Jasmine rekan kerjaku, harusnya masuk shift sore menggantikanku tapi sudah setengah jam lewat dari waktu pergantian shift dia belum tampak juga batang hidungnya.
Kulihat jam di dinding sudah menunjukkan pukul setengah lima sore.
"Ah, sudah saatnya pulang. Aku harus bergegas kalau mau dapat duduk di kereta," aku mulai gelisah dan kesal. Berdiri delapan jam sehari itu rawan bikin bad mood, kalau sudah begitu bawaannya pengen marah dan gak mau senyum lagi.
"Mau kemana Kak Malika, buru-buru banget. Kan masih sore santai aja lagi," ujar Jasmine yang baru datang.
"Yeee.. ni anak satu, dah telat juga. Ngapain aja sih lu, pake telat-telat segala? Masuk sore kan harusnya lebih santai di jalan."
"Kak... Aku harus bedakan dulu keles." Ujarnya santai sambil memakai perona bibir yang merahnya seperti cabai, siap menyambel pelanggan yang ngeyel.
Setiap hari, aku memotivasi diri sendiri untuk mendapatkan aura positif dalam setiap hal yang kulakukan. Kadang berhasil dan lebih banyak tidak berhasilnya. Pernah aku menangis tersedu-sedu saat hujan turun dengan derasnya hari itu, agar tidak ada orang yang melihat air mata yang meleleh di pipiku, atau aku berteriak entah marah pada siapa di dalam bantalku. Semua hal itu kulakukan sebagai pelepas uneg-uneg dari beban sebagai manusia dewasa biasa yang penuh dengan tanggung jawab agar perut dan dompetnya selalu terisi penuh.

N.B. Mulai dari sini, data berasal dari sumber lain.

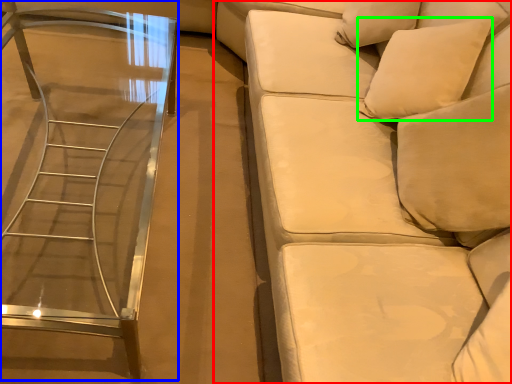
Question: Based on their relative distances, which object is nearer to studio couch (highlighted by a red box)? Choose from table (highlighted by a blue box) and pillow (highlighted by a green box).

Choices:
 (A) table
 (B) pillow

Answer: (B)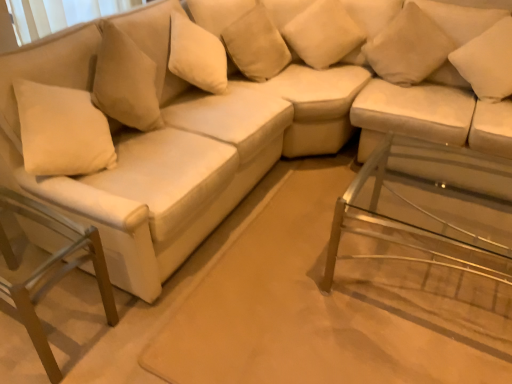
Question: Does metallic silver swivel chair at lower left come in front of beige fabric pillow at upper center, which appears as the 3th pillow when viewed from the right?

Choices:
 (A) yes
 (B) no

Answer: (A)

Question: Considering the relative sizes of metallic silver swivel chair at lower left and beige fabric pillow at upper center, which ranks as the 2th pillow in left-to-right order, in the image provided, is metallic silver swivel chair at lower left taller than beige fabric pillow at upper center, which ranks as the 2th pillow in left-to-right order,?

Choices:
 (A) yes
 (B) no

Answer: (A)

Question: Considering the relative sizes of metallic silver swivel chair at lower left and beige fabric pillow at upper center, which appears as the 3th pillow when viewed from the right, in the image provided, is metallic silver swivel chair at lower left smaller than beige fabric pillow at upper center, which appears as the 3th pillow when viewed from the right,?

Choices:
 (A) yes
 (B) no

Answer: (B)

Question: Can you confirm if metallic silver swivel chair at lower left is wider than beige fabric pillow at upper center, which ranks as the 2th pillow in left-to-right order?

Choices:
 (A) yes
 (B) no

Answer: (A)

Question: Would you say metallic silver swivel chair at lower left is outside beige fabric pillow at upper center, which appears as the 3th pillow when viewed from the right?

Choices:
 (A) no
 (B) yes

Answer: (B)

Question: Considering the positions of suede-like beige pillow at upper center, positioned as the 1th pillow in left-to-right order, and clear glass side table at lower right in the image, is suede-like beige pillow at upper center, positioned as the 1th pillow in left-to-right order, bigger or smaller than clear glass side table at lower right?

Choices:
 (A) big
 (B) small

Answer: (B)

Question: Considering the positions of point (260, 74) and point (420, 147), is point (260, 74) closer or farther from the camera than point (420, 147)?

Choices:
 (A) farther
 (B) closer

Answer: (A)

Question: From a real-world perspective, is suede-like beige pillow at upper center, placed as the 4th pillow when sorted from right to left, physically located above or below clear glass side table at lower right?

Choices:
 (A) above
 (B) below

Answer: (A)

Question: Is suede-like beige pillow at upper center, placed as the 4th pillow when sorted from right to left, situated inside clear glass side table at lower right or outside?

Choices:
 (A) inside
 (B) outside

Answer: (B)

Question: From their relative heights in the image, would you say beige fabric pillow at upper center, which ranks as the 2th pillow in left-to-right order, is taller or shorter than suede-like beige pillow at upper center, positioned as the 1th pillow in left-to-right order?

Choices:
 (A) short
 (B) tall

Answer: (A)

Question: Relative to suede-like beige pillow at upper center, positioned as the 1th pillow in left-to-right order, is beige fabric pillow at upper center, which appears as the 3th pillow when viewed from the right, in front or behind?

Choices:
 (A) front
 (B) behind

Answer: (B)

Question: Is beige fabric pillow at upper center, which appears as the 3th pillow when viewed from the right, wider or thinner than suede-like beige pillow at upper center, placed as the 4th pillow when sorted from right to left?

Choices:
 (A) wide
 (B) thin

Answer: (A)

Question: From the image's perspective, is beige fabric pillow at upper center, which appears as the 3th pillow when viewed from the right, above or below suede-like beige pillow at upper center, positioned as the 1th pillow in left-to-right order?

Choices:
 (A) above
 (B) below

Answer: (A)

Question: Visually, is beige fabric pillow at upper center, which ranks as the 2th pillow in left-to-right order, positioned to the left or to the right of white soft cushion at upper right, arranged as the 1th pillow when viewed from the right?

Choices:
 (A) left
 (B) right

Answer: (A)

Question: Is point (309, 26) positioned closer to the camera than point (501, 51)?

Choices:
 (A) closer
 (B) farther

Answer: (B)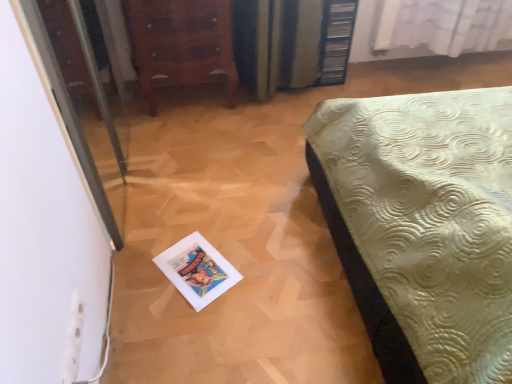
Locate an element on the screen. blank area beneath wooden chest of drawers at upper left (from a real-world perspective) is located at coordinates (193, 104).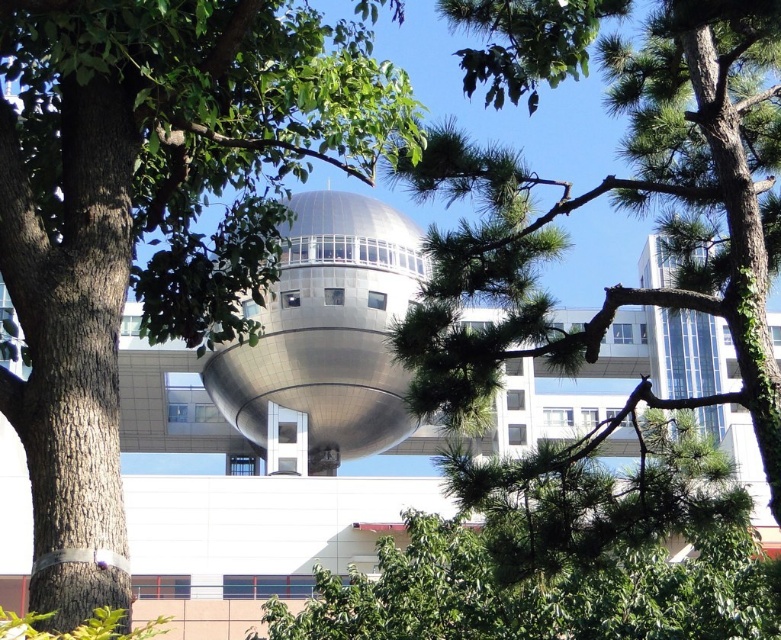
Who is positioned more to the right, green leafy tree at center or green needle-like leaves at center?

green needle-like leaves at center is more to the right.

Does green leafy tree at center appear on the left side of green needle-like leaves at center?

Sambat tidak mengenal ruang dan waktu, bisa terjadi kapan saja dimana saja. Penyebabnya bisa apa saja, bahkan sapaan yang remeh kalau suasana hati sedang jelek bisa memicu petasan sambat dalam diri seseorang. Seperti hari ini, kali ini si Jasmine moodnya mungkin lagi kurang sehat.